I’m paraphrasing, but that’s basically how it goes. This also demonstrates how, despite popular opinion, extroverts can be extraordinarily anti-social. Yet introverts are considered the creepy, future mass killers of society, while extroversion is hoisted up as the ideal. Some of this stems from a simple obsession with noise. Last week I went to a nearby bar to get a beer with my producer. It was about 6 in the evening, we stopped off at a place with a great selection of brews from all over the country. Nobody in the joint was under the age of 25, most looked to be well over 30. I can say with certainty that not a single one of the mostly white, adult, blue collar dudes in that establishment came there to get their twerk on. But that didn’t stop the bar management from blasting rap music in our faces at 1000 decibels. This, in and of itself, has become an epidemic. A few months ago I tried to order a roast beef sandwich at a deli, but my efforts were hindered by the pulsating techno-pop music pumping through the speakers. Again, this was at a sandwich shop, around lunch time on a Tuesday. Not exactly the sort of time and place where you expect, or need, or desire a 1980’s nightclub ambience.

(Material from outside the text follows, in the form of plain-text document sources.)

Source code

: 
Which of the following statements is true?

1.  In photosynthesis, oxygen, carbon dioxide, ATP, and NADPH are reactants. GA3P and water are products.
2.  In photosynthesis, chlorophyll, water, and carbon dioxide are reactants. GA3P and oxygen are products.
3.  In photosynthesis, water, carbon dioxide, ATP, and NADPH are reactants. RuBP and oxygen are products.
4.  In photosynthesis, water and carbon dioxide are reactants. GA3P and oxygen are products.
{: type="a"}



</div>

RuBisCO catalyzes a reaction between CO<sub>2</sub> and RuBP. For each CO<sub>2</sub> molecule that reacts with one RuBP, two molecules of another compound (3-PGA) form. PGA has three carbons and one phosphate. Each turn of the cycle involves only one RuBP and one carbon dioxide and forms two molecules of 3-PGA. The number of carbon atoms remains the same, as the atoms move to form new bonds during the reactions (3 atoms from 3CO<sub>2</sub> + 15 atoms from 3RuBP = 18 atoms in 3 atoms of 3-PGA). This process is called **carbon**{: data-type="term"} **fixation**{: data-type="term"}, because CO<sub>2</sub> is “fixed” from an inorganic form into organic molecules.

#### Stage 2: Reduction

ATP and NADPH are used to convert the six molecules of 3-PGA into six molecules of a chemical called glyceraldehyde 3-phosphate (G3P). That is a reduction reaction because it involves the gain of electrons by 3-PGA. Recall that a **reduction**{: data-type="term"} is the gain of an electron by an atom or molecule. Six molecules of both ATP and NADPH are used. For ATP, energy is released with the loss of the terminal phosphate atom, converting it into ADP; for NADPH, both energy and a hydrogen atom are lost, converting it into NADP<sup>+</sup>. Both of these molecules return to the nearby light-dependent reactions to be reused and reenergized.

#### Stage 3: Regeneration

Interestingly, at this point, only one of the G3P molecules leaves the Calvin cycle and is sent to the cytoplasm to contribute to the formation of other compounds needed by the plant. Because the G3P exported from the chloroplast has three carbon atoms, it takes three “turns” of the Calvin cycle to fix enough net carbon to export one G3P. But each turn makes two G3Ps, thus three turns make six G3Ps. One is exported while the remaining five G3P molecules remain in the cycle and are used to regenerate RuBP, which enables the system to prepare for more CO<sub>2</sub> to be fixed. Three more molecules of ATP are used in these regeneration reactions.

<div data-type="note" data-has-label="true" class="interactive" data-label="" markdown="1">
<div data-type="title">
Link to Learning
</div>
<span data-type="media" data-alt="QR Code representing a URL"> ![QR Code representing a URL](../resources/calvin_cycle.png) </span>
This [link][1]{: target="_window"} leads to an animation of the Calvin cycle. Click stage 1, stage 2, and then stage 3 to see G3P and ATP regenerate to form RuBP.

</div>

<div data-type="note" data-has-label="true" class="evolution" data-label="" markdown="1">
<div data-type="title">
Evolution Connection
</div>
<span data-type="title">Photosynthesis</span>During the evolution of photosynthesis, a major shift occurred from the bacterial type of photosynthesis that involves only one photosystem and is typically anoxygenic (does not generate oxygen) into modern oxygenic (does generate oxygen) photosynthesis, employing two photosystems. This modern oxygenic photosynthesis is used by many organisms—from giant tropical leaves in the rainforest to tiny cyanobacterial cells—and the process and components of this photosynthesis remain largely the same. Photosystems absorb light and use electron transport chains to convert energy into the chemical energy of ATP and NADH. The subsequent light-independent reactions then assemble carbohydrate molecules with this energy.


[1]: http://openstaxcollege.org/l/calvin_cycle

Maybe it’s a stretch to try and connect techno and roast beef with our society’s obsession with being extroverted, but I think it all grows from the same root: We’ve decided that small talk is better than real talk, noise is better than silence, and we’d all rather be — or we’d rather our kids be– Tony Robbins than, say, Leonardo Da Vinci (a notable introvert). We live in a country where it’s perfectly acceptable to find the silent person in the back of the room and say, in as loud and shrill a voice as possible, “WHY ARE YOU SO QUIET?!” Yet I’ll be frowned upon if I walk up to some gossiping blabbermouth at the food court and innocently inquire as to if, and when, they plan on shutting their mouth for 15 seconds.
We put “team work” and “group collaboration” over individual achievement. In schools, the teacher may even break students into groups to complete math and writing assignments. I don’t think anything has ever been accomplished by committee in either field, but, hey, we gotta “socialize” the little creatures, right?

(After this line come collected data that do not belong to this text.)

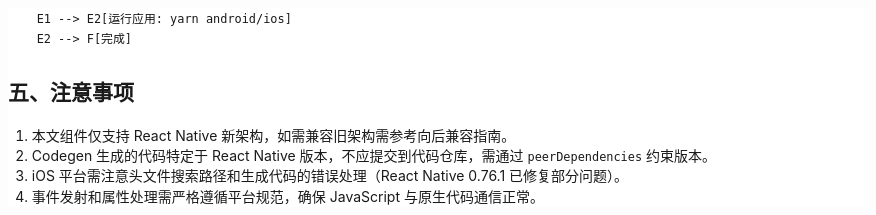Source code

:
 ```mermaid
    E1 --> E2[运行应用: yarn android/ios]
    E2 --> F[完成]
```

## 五、注意事项

1. 本文组件仅支持 React Native 新架构，如需兼容旧架构需参考向后兼容指南。
2. Codegen 生成的代码特定于 React Native 版本，不应提交到代码仓库，需通过 `peerDependencies` 约束版本。
3. iOS 平台需注意头文件搜索路径和生成代码的错误处理（React Native 0.76.1 已修复部分问题）。
4. 事件发射和属性处理需严格遵循平台规范，确保 JavaScript 与原生代码通信正常。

Introverts might not enjoy parties, but that isn’t because they’re afraid of them. It’s because they’re bored by them. They’d rather take their beer into another room and read something, or write something, or think about something. They aren’t hiding from human interaction, they’re doing the thing that energizes them and brings them fulfillment.
Indeed, many of the greatest inventors, engineers, creators, thinkers, writers, artists and revolutionaries have possessed the apparently defective trait of introversion. Einstein, Newton, Yeats, Proust, Shakespeare, Orwell, Edison, Plato, Bill Gates — all introverts. And all incredibly successful BECAUSE of this trait, not in spite of it. Today I’m sure we’d tell Newton to “come out of his shell”. We’d be offended by Plato because he doesn’t stop to talk about the weather every time we pass him in the hall. I’m sure Edison’s teachers would recommend a daily dose of psychotropic medication to cure him of his “anti-social disorder”.
I’m not saying all introverts are towering geniuses — I’m living proof that it doesn’t always work that way — but, still, your 5th grade introvert might have beautiful intellectual gifts that don’t include being naturally outgoing. Who cares? He won’t make a great salesman, so what? His personality is an asset in so many ways, even if the world says otherwise. The world doesn’t know what it’s talking about. The world doesn’t know that it’s been shaped and transformed by those weird, shy introverts. So, no, there isn’t anything defective about those quiet kids in class. But there might be something brilliant about them. They might be able to think and create incredible things in their quiet mind, inside that “shell,” up in that mysterious head of theirs.
The next time you think there’s something wrong with being introverted, pick up a biography of Ghandi, or JK Rowling, or Warren Buffett, or Thomas Aquinas, or Abraham Lincoln, and then reconsider your assessment. We might not light up the room, but we can change the world.